A spokesperson for Verve Therapeutics also told Endpoints the company “is diversifying the vendor base we use to manufacture our product candidates to alternate vendors outside of China.”

Smaller biopharma companies relying on Chinese suppliers for a lot of their work are also sounding the alarm.

Viridian Therapeutics said in an SEC filing last week that it works with WuXi AppTec and WuXi Biologics, both of which are named in the Biosecure Act as “companies of concern,” and if it becomes necessary to shift away from WuXi or other non-US-based CROs and CMOs, “we will need to find suitable replacements for their services.” That could increase costs, or reduce or eliminate the supplies of materials that make up their products, the company said in its filing, but did not respond to a request for further comment.
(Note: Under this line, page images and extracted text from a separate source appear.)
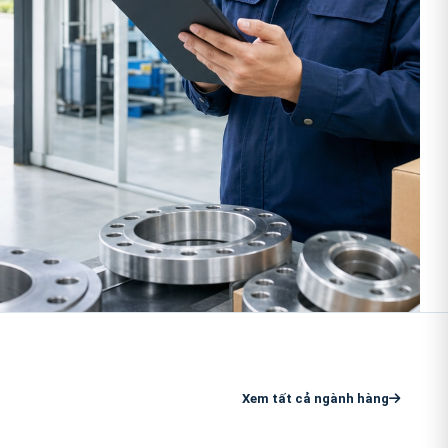
Xem tất cả ngành hàng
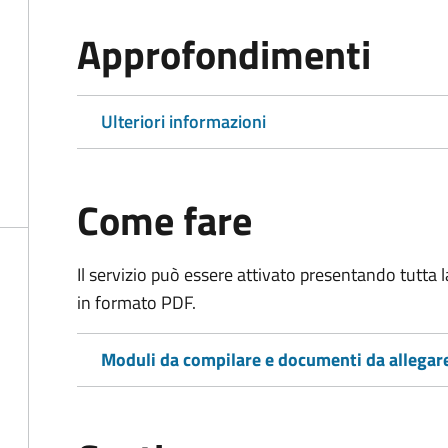
Approfondimenti
Ulteriori informazioni
Come fare
Il servizio può essere attivato presentando tutta
in formato PDF.
Moduli da compilare e documenti da allegar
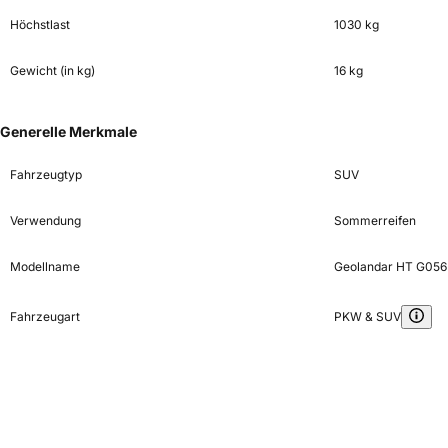
Höchstlast
1030 kg
Gewicht (in kg)
16 kg
Generelle Merkmale
Fahrzeugtyp
SUV
Verwendung
Sommerreifen
Modellname
Geolandar HT G056
Fahrzeugart
PKW & SUV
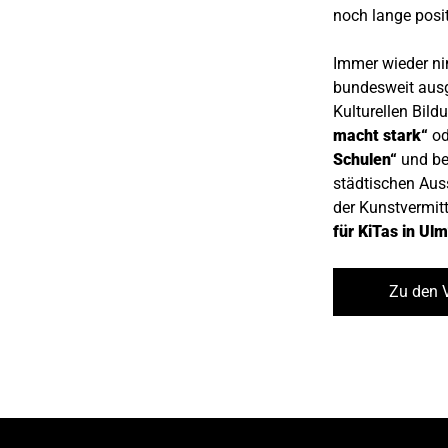
noch lange posit
Immer wieder ni
bundesweit aus
Kulturellen Bild
macht stark“
od
Schulen“
und bet
städtischen Aus
der Kunstvermit
für KiTas in Ulm
Zu den 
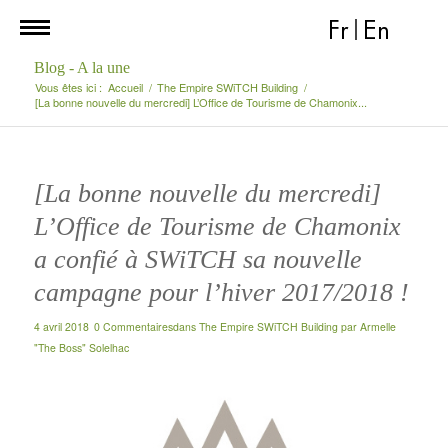
Fr
|
En
Blog - A la une
Vous êtes ici :
Accueil
/
The Empire SWiTCH Building
/
[La bonne nouvelle du mercredi] L’Office de Tourisme de Chamonix...
[La bonne nouvelle du mercredi]
L’Office de Tourisme de Chamonix
a confié à SWiTCH sa nouvelle
campagne pour l’hiver 2017/2018 !
4 avril 2018
0 Commentaires
dans
The Empire SWiTCH Building
par
Armelle
"The Boss" Solelhac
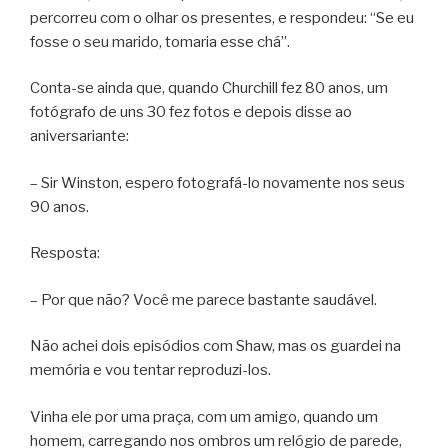
percorreu com o olhar os presentes, e respondeu: “Se eu
fosse o seu marido, tomaria esse chá”.
Conta-se ainda que, quando Churchill fez 80 anos, um
fotógrafo de uns 30 fez fotos e depois disse ao
aniversariante:
– Sir Winston, espero fotografá-lo novamente nos seus
90 anos.
Resposta:
– Por que não? Você me parece bastante saudável.
Não achei dois episódios com Shaw, mas os guardei na
memória e vou tentar reproduzi-los.
Vinha ele por uma praça, com um amigo, quando um
homem, carregando nos ombros um relógio de parede,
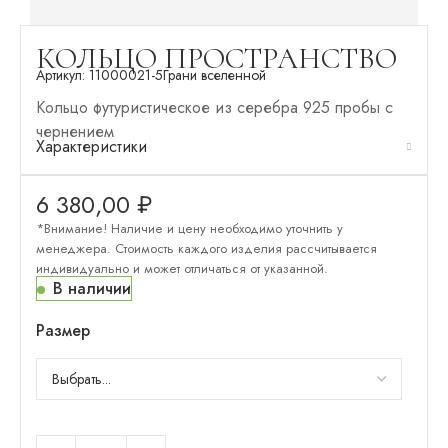
КОЛЬЦО ПРОСТРАНСТВО
Артикул:
11000021-5
Грани вселенной
Кольцо футуристическое из серебра 925 пробы с
чернением
Характеристики
6 380,00
₽
*Внимание! Наличие и цену необходимо уточнить у
менеджера. Стоимость каждого изделия рассчитывается
индивидуально и может отличаться от указанной.
В наличии
Размер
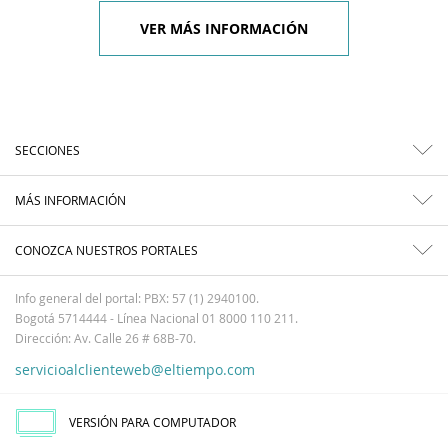
VER MÁS INFORMACIÓN
SECCIONES
MÁS INFORMACIÓN
CONOZCA NUESTROS PORTALES
Info general del portal: PBX: 57 (1) 2940100.
Bogotá 5714444 - Línea Nacional 01 8000 110 211.
Dirección: Av. Calle 26 # 68B-70.
servicioalclienteweb@eltiempo.com
VERSIÓN PARA COMPUTADOR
Ryan AsaySVP of corporate affairs at Revolution Medicines, told Endpoints via email the company “initiated activities related to alternative supply chain sourcing prior to the introduction of the Biosecure Act,” but declined further comment.

Other small companies like Bicycle Therapeutics, Poseida Therapeutics and C4 Therapeutics also mention Biosecure as a potential risk in earnings filings from this month.

But larger companies seemed less averse to the bill. Eli Lilly said in a filing last week it doesn’t anticipate a material impact based on the text of the bill as currently written. BioNTech mentioned the risk in an SEC filing, but declined to comment further.

In addition to the Biosecure Act, other anti-China legislation has emerged as well. Rep. Elissa Slotkin, a Democrat from Michigan who’s in a tight Senate race, introduced a bipartisan bill last week that would encourage the use of US-based biopharma manufacturers.

“Ensuring that America can produce cost-effective life-saving medicines is a national security issue because relying on other countries leaves us vulnerable to global supply chain blocks and shortages,” said Rep. Don Bacon (R-NE), a co-sponsor of the bill.